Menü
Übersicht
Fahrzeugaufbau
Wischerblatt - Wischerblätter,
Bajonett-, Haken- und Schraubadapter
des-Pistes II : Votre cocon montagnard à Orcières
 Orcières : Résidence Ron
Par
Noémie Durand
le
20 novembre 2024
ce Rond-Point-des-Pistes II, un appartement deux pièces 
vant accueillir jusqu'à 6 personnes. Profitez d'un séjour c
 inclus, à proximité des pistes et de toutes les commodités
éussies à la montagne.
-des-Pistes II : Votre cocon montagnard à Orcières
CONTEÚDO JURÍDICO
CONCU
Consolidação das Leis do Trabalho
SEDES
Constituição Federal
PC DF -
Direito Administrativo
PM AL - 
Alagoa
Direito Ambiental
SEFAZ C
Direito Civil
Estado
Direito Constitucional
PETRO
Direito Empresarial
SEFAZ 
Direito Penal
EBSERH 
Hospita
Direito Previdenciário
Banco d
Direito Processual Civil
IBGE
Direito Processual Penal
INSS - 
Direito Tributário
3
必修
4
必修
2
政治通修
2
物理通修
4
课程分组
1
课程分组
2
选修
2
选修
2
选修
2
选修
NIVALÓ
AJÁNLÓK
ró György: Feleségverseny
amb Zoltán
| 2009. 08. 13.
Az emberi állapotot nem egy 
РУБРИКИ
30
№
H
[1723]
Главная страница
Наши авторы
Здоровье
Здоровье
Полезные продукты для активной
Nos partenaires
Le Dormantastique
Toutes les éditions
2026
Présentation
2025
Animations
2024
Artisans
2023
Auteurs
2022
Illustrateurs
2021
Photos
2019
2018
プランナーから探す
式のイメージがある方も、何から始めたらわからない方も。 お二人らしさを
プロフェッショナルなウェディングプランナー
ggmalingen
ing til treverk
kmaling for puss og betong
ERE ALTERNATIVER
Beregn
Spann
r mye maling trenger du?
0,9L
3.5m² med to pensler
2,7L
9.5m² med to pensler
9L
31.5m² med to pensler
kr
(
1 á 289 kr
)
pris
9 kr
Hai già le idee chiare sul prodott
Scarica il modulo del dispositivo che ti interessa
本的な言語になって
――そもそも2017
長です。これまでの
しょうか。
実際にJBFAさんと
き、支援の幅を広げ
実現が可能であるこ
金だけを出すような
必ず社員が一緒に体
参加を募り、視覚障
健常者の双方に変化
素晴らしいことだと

• • • • • • •

_What the task requires_
Nothing but the full listing, copied exactly, belongs in the answer.

_Answer box_
Menü
Übersicht
Fahrzeugaufbau
Wischerblatt - Wischerblätter,
Bajonett-, Haken- und Schraubadapter
des-Pistes II : Votre cocon montagnard à Orcières
 Orcières : Résidence Ron
Par
Noémie Durand
le
20 novembre 2024
ce Rond-Point-des-Pistes II, un appartement deux pièces 
vant accueillir jusqu'à 6 personnes. Profitez d'un séjour c
 inclus, à proximité des pistes et de toutes les commodités
éussies à la montagne.
-des-Pistes II : Votre cocon montagnard à Orcières
CONTEÚDO JURÍDICO
CONCU
Consolidação das Leis do Trabalho
SEDES
Constituição Federal
PC DF -
Direito Administrativo
PM AL - 
Alagoa
Direito Ambiental
SEFAZ C
Direito Civil
Estado
Direito Constitucional
PETRO
Direito Empresarial
SEFAZ 
Direito Penal
EBSERH 
Hospita
Direito Previdenciário
Banco d
Direito Processual Civil
IBGE
Direito Processual Penal
INSS - 
Direito Tributário
3
必修
4
必修
2
政治通修
2
物理通修
4
课程分组
1
课程分组
2
选修
2
选修
2
选修
2
选修
NIVALÓ
AJÁNLÓK
ró György: Feleségverseny
amb Zoltán
| 2009. 08. 13.
Az emberi állapotot nem egy 
РУБРИКИ
30
№
H
[1723]
Главная страница
Наши авторы
Здоровье
Здоровье
Полезные продукты для активной
Nos partenaires
Le Dormantastique
Toutes les éditions
2026
Présentation
2025
Animations
2024
Artisans
2023
Auteurs
2022
Illustrateurs
2021
Photos
2019
2018
プランナーから探す
式のイメージがある方も、何から始めたらわからない方も。 お二人らしさを
プロフェッショナルなウェディングプランナー
ggmalingen
ing til treverk
kmaling for puss og betong
ERE ALTERNATIVER
Beregn
Spann
r mye maling trenger du?
0,9L
3.5m² med to pensler
2,7L
9.5m² med to pensler
9L
31.5m² med to pensler
kr
(
1 á 289 kr
)
pris
9 kr
Hai già le idee chiare sul prodott
Scarica il modulo del dispositivo che ti interessa
本的な言語になって
――そもそも2017
長です。これまでの
しょうか。
実際にJBFAさんと
き、支援の幅を広げ
実現が可能であるこ
金だけを出すような
必ず社員が一緒に体
参加を募り、視覚障
健常者の双方に変化
素晴らしいことだと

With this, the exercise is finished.